Now, differentiating both the sides of Eq. (i), we get
`=(n+1)sin^(n)x cos^(m)x-(m-1)sin^(n)x(1-cos^(2)x)cos^(m-2)x`
`=(n+1)sin^(n)x cos^(m)x-(m-1)sin^(n)x cos^(m-2)x+(m-1)sin^(n)x cos^(n)x`
`=(n+m)sin^(n)x cos^(m)x-(m-1)sin^(n)x cos^(m-2)x`
Now, integrating both the sides, we get
`sin^(n+1)x cos^(m-1)x=(n+m)I_(n","m)-(m-1)I_(n","m-2)`
Similarly, we can establish the other relations.

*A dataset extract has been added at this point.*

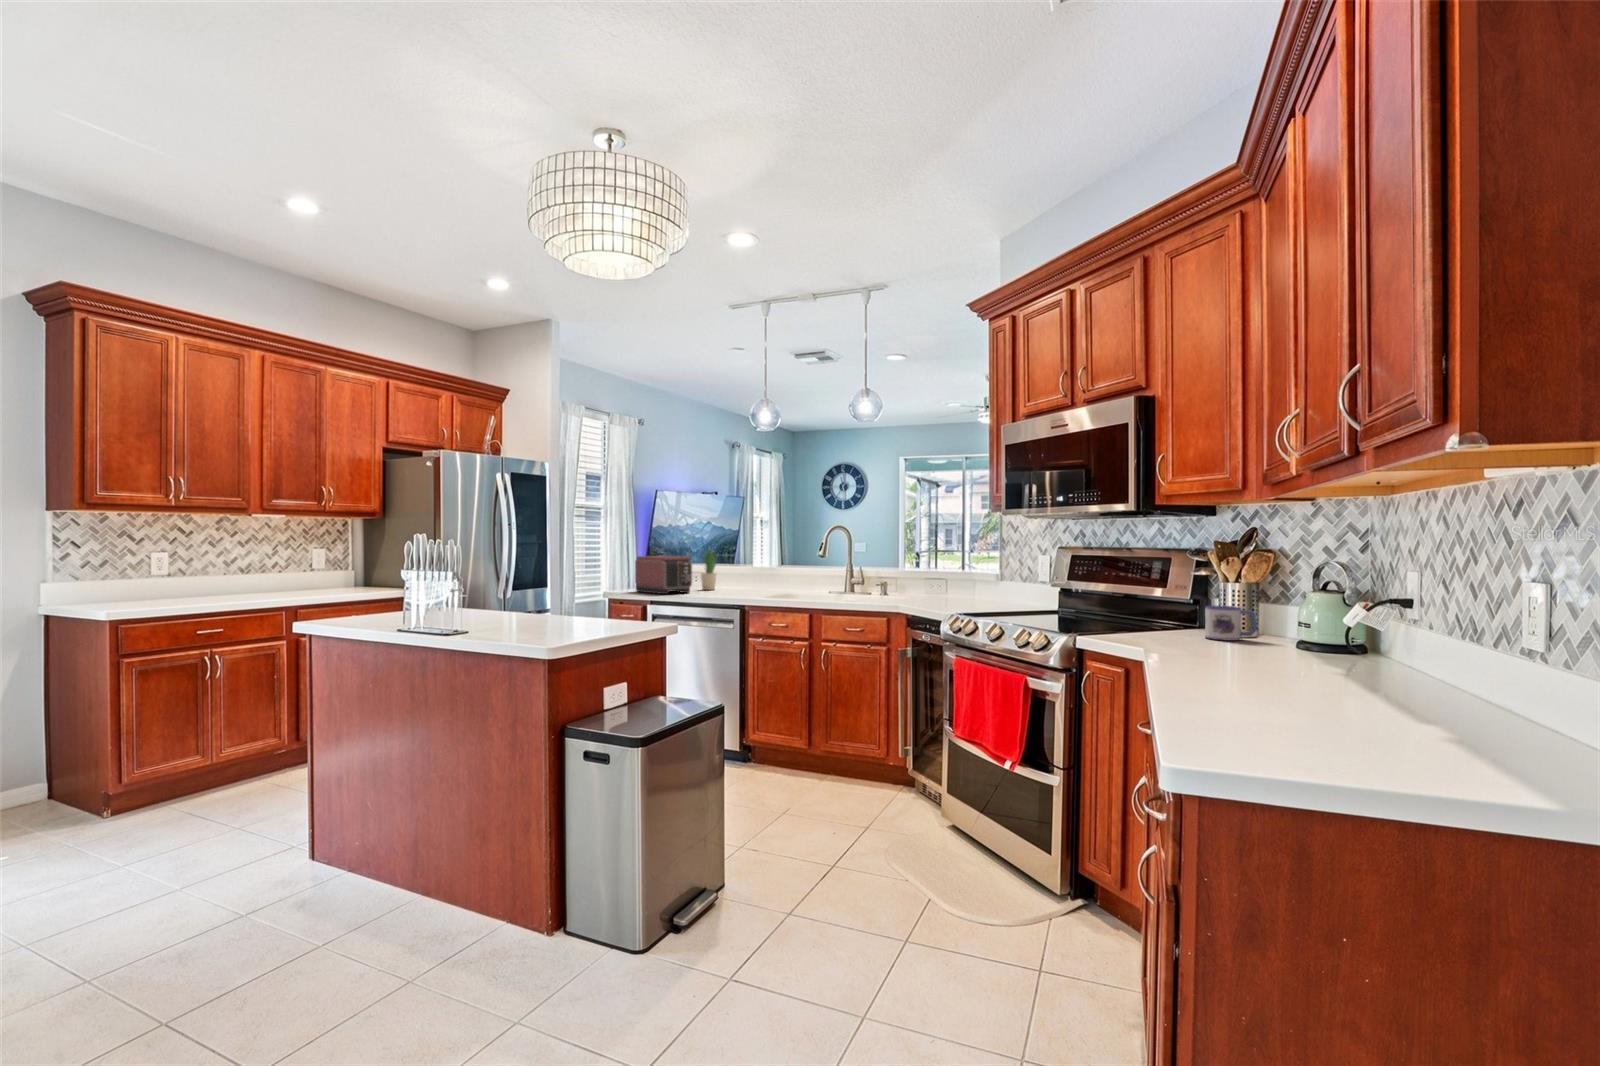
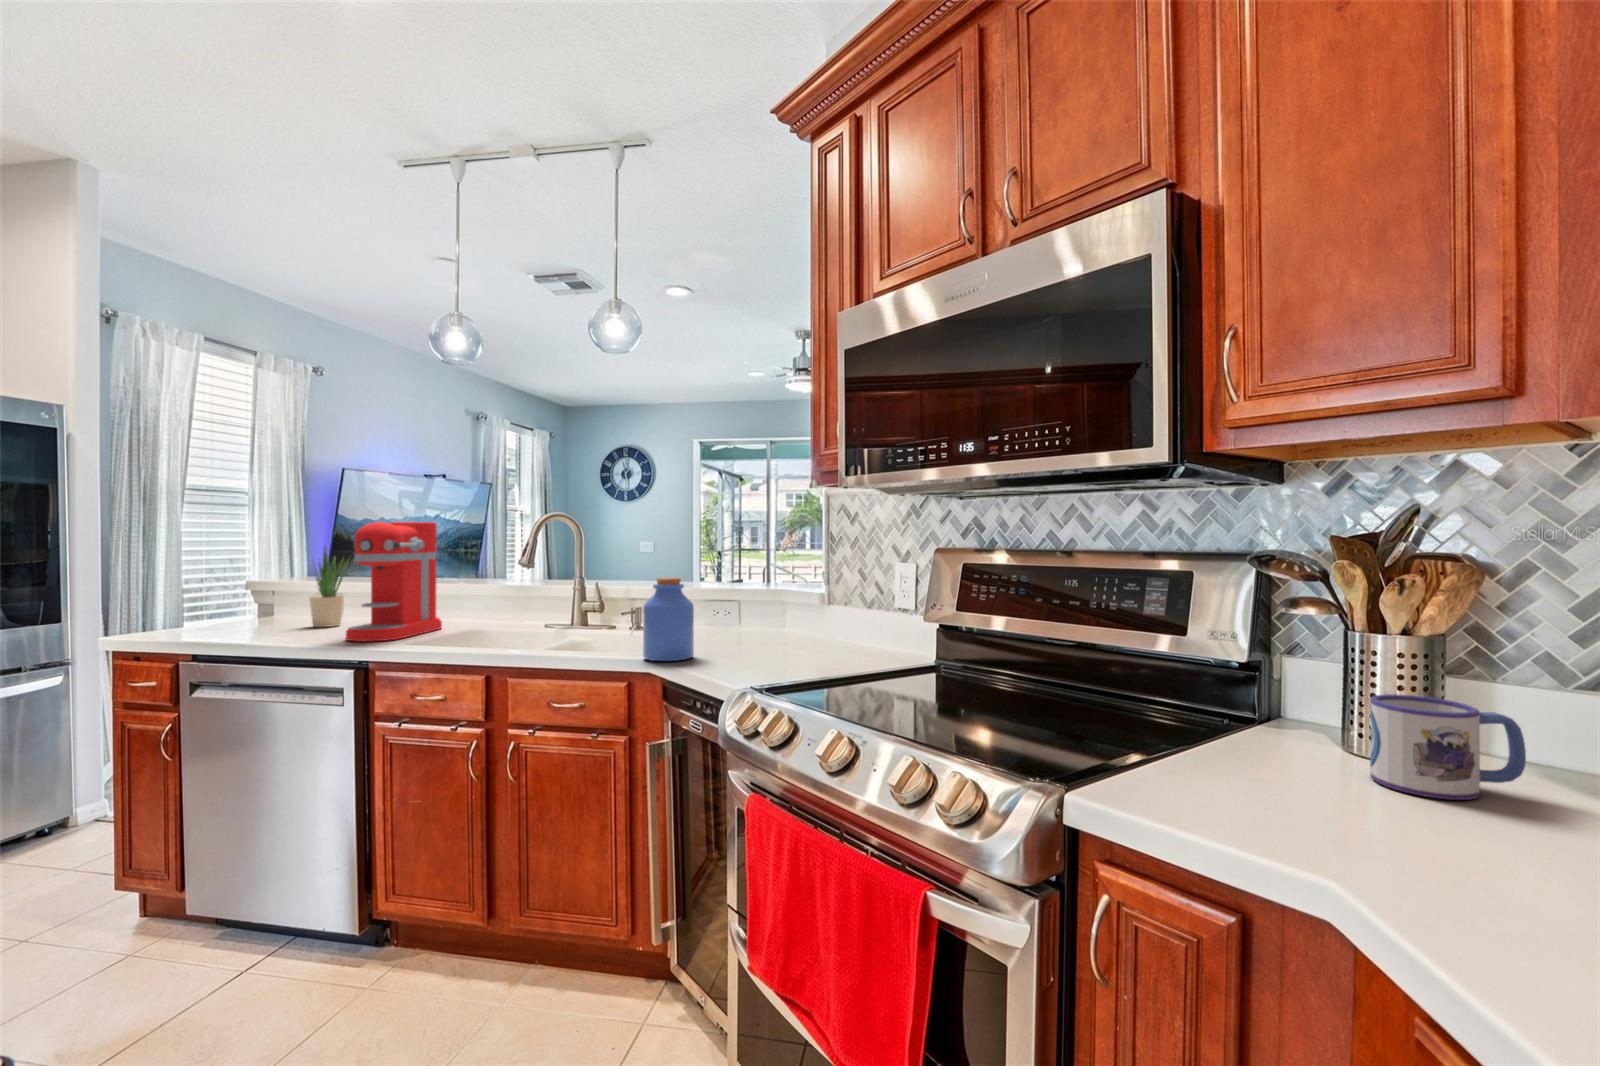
coffee maker: none [732,531,773,596] -> present [346,522,442,641]
toaster: present [635,556,692,594] -> none [154,567,273,644]
jar: none [897,562,924,605] -> present [643,577,694,661]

The relation `I_(4","2)` and `I_(4","4)` is

To establish the relation between \( I_{4,2} \) and \( I_{4,4} \), we start with the definitions of the integrals: \[ I_{m,n} = \int \sin^n x \cos^m x \, dx \] ### Step 1: Define \( P(x) \) We define: \[ P(x) = \sin^{n+1} x \cos^{m-1} x \] For our case, we have \( n = 4 \) and \( m = 4 \). ### Step 2: Differentiate \( P(x) \) Now, we differentiate \( P(x) \): \[ \frac{dP}{dx} = (n+1) \sin^n x \cos^{m-1} x \cos x - (m-1) \sin^{n+1} x \sin x \cos^{m-2} x \] Substituting \( n = 4 \) and \( m = 4 \): \[ \frac{dP}{dx} = 5 \sin^4 x \cos^3 x - 3 \sin^5 x \cos^2 x \] ### Step 3: Rewrite the Derivative We can rewrite the derivative as: \[ \frac{dP}{dx} = 5 \sin^4 x \cos^3 x - 3 \sin^5 x \cos^2 x \] ### Step 4: Integrate Both Sides Integrating both sides gives us: \[ P(x) = 5 I_{4,3} - 3 I_{5,2} \] ### Step 5: Substitute Back for \( P(x) \) Substituting back for \( P(x) \): \[ \sin^5 x \cos^3 x = 5 I_{4,3} - 3 I_{5,2} \] ### Step 6: Establish the Relation Now, we need to relate \( I_{4,2} \) and \( I_{4,4} \). We can express \( I_{4,2} \) in terms of \( I_{4,4} \): \[ I_{4,4} = \int \sin^4 x \cos^4 x \, dx \] \[ I_{4,2} = \int \sin^4 x \cos^2 x \, dx \] ### Final Relation From our previous steps, we can derive: \[ I_{4,2} = \frac{1}{3} \left( 5 I_{4,4} - P(x) \right) \] This gives us the relation between \( I_{4,2} \) and \( I_{4,4} \).